Task objective
Print only the lines below from the one with "NIMMSA members and donors and is directed to" to the one with "CandidPro, a more", both included, exactly as they stand. Leave pictures out.

(Recorded information)

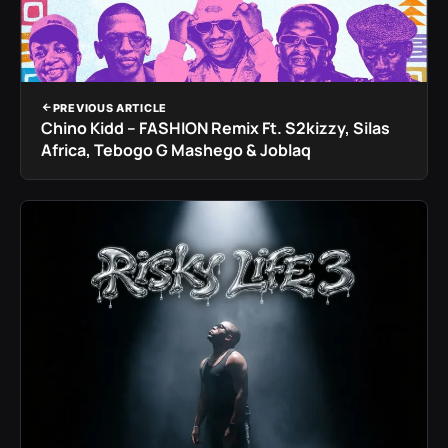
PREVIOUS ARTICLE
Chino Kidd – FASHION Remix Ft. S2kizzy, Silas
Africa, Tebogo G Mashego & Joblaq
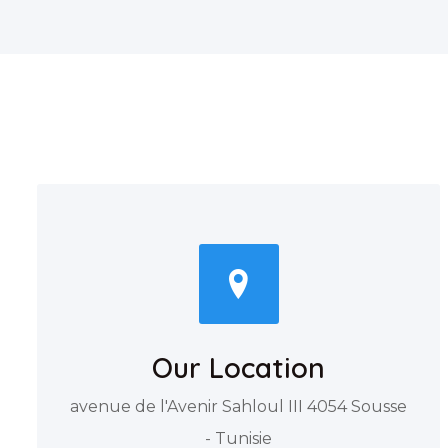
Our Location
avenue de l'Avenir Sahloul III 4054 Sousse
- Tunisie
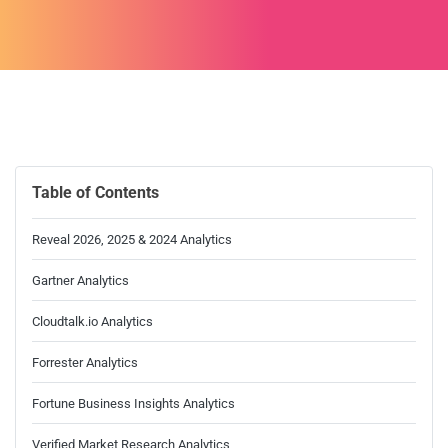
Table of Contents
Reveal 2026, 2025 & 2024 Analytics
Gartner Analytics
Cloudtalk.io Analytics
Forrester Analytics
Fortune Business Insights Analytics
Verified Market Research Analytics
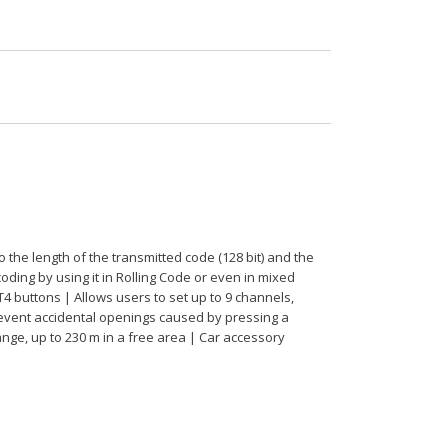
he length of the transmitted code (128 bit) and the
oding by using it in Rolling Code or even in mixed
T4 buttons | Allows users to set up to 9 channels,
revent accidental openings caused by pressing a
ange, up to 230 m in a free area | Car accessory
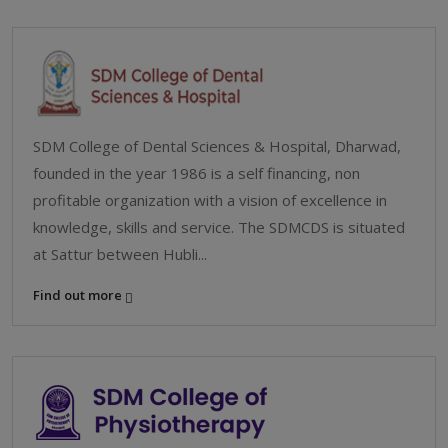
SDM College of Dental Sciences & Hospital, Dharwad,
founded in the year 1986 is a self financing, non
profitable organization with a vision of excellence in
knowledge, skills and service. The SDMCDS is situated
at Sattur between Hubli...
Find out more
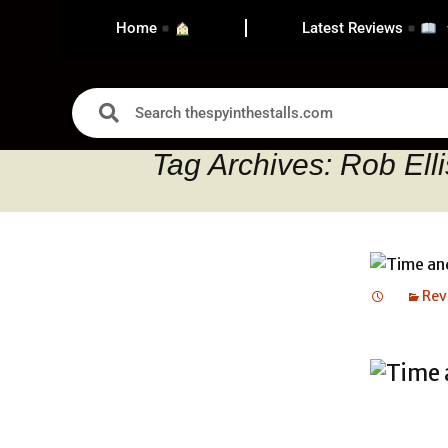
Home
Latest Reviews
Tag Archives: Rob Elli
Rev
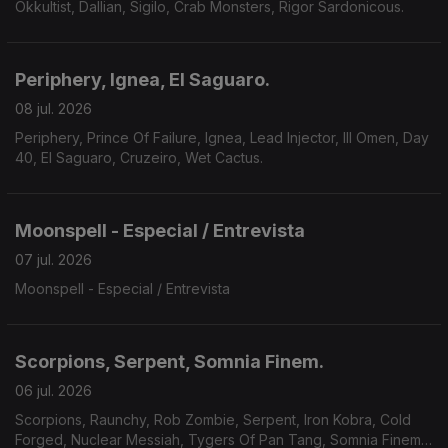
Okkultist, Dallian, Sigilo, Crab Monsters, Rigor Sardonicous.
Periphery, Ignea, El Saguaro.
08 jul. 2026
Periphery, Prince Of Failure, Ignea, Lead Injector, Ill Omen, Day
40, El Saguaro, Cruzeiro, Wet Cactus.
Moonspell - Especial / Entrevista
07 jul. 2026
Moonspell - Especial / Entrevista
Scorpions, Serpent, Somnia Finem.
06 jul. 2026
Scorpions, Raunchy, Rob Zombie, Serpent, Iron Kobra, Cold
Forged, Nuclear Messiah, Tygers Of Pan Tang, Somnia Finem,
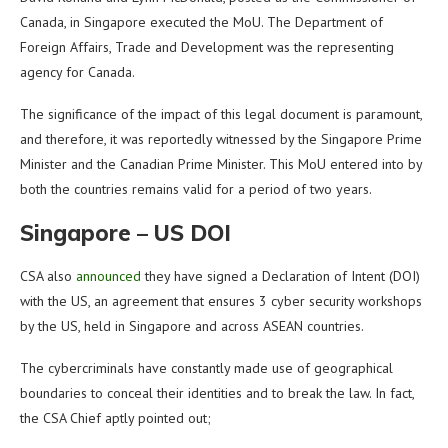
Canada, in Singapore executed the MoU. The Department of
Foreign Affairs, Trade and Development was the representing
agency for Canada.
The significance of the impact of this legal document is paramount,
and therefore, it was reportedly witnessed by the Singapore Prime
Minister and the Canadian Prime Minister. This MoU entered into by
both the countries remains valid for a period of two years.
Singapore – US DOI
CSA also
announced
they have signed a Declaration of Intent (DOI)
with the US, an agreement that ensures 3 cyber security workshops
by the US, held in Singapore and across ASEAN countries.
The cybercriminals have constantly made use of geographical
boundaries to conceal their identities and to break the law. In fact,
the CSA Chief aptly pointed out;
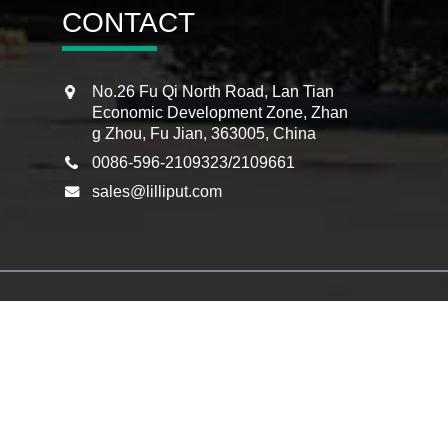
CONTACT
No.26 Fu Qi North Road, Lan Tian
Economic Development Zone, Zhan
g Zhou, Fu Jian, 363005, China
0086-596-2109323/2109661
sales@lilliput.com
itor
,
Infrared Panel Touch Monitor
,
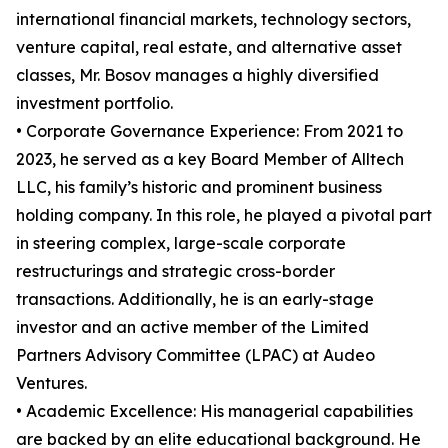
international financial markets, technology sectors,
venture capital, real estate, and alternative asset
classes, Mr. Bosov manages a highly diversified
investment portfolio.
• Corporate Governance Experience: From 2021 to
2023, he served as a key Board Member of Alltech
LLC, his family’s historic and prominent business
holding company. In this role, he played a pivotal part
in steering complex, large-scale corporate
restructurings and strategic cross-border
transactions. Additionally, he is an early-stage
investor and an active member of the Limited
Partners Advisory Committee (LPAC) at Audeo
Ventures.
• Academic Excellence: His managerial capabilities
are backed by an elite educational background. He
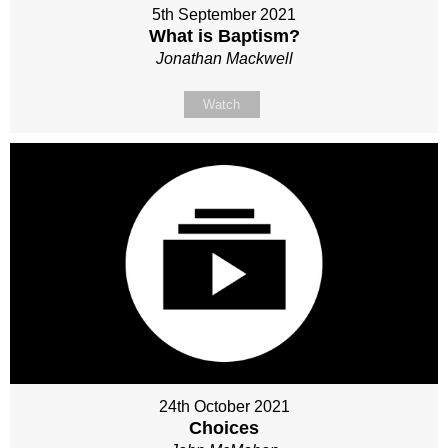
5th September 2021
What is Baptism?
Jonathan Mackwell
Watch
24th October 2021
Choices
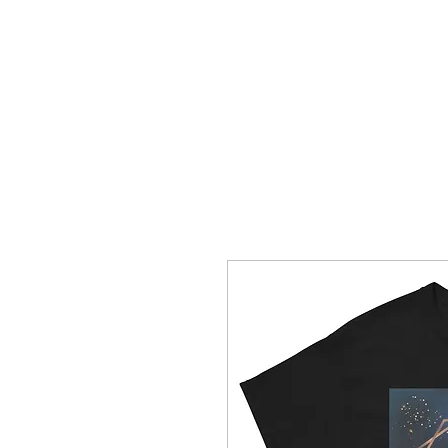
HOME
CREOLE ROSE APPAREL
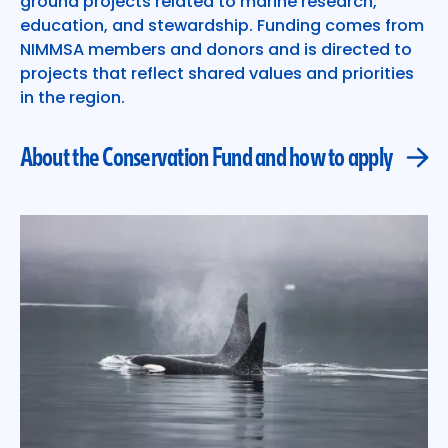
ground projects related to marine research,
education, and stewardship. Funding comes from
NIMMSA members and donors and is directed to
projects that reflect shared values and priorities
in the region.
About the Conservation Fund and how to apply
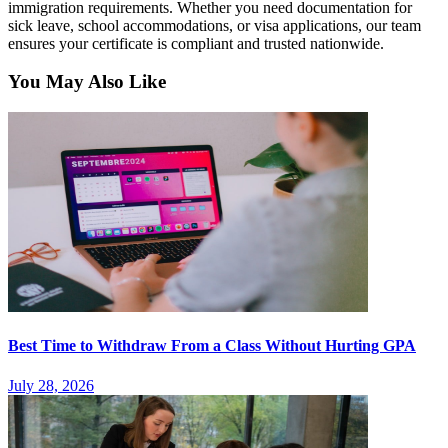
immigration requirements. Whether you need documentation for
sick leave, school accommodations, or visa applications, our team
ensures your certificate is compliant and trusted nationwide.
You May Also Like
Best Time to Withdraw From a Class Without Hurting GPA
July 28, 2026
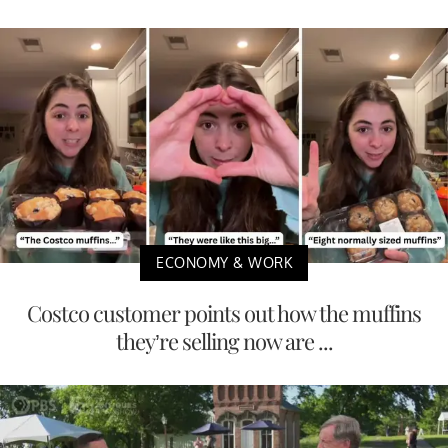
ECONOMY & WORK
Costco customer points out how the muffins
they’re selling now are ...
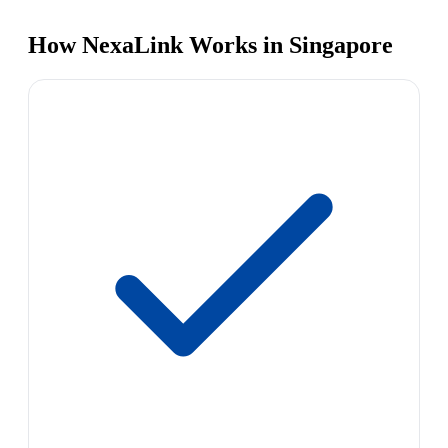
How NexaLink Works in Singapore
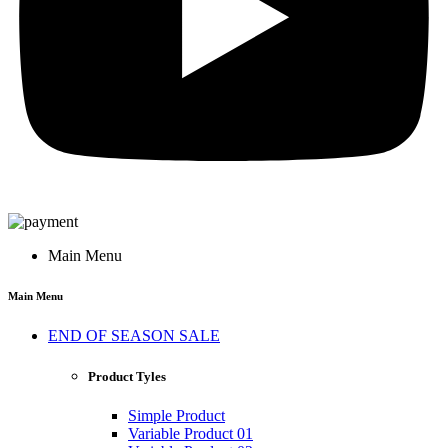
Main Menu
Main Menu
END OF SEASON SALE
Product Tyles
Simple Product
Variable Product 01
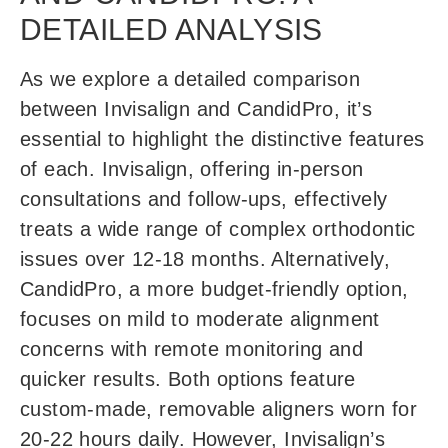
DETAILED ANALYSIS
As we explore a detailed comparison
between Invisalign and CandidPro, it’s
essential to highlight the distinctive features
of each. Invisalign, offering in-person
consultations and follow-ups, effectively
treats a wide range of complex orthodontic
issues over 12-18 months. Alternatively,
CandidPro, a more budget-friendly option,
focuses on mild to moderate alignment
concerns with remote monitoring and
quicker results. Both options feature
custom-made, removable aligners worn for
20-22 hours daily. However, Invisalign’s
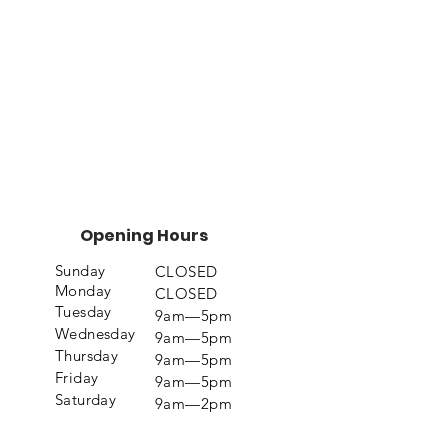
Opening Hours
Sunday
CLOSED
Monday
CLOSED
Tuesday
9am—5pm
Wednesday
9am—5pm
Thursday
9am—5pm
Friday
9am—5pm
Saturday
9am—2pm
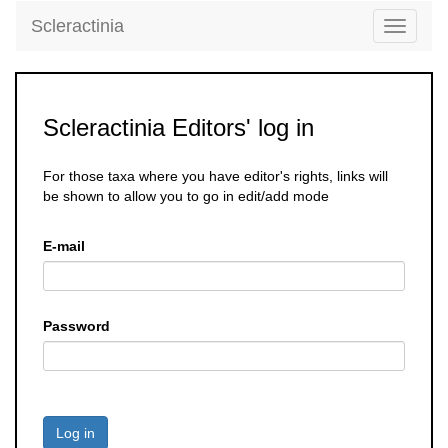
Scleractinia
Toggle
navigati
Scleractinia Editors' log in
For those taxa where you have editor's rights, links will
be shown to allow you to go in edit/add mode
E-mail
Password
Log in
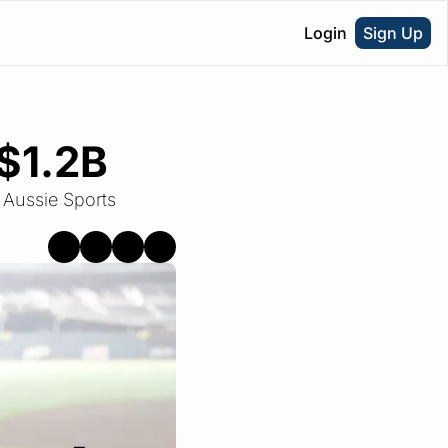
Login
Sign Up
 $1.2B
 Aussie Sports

(End Recorded information)

Answer to the problem
NIMMSA members and donors and is directed to
projects that reflect shared values and priorities
in the region.
About the Conservation Fund and how to apply
immigration requirements. Whether you need documentation for
sick leave, school accommodations, or visa applications, our team
ensures your certificate is compliant and trusted nationwide.
You May Also Like
Best Time to Withdraw From a Class Without Hurting GPA
July 28, 2026
ECONOMY & WORK
Costco customer points out how the muffins
they’re selling now are ...
How NexaLink Works in Singapore
Main Menu
Main Menu
END OF SEASON SALE
Product Tyles
Simple Product
Variable Product 01
DETAILED ANALYSIS
As we explore a detailed comparison
between Invisalign and CandidPro, it’s
essential to highlight the distinctive features
of each. Invisalign, offering in-person
consultations and follow-ups, effectively
treats a wide range of complex orthodontic
issues over 12-18 months. Alternatively,
CandidPro, a more budget-friendly option,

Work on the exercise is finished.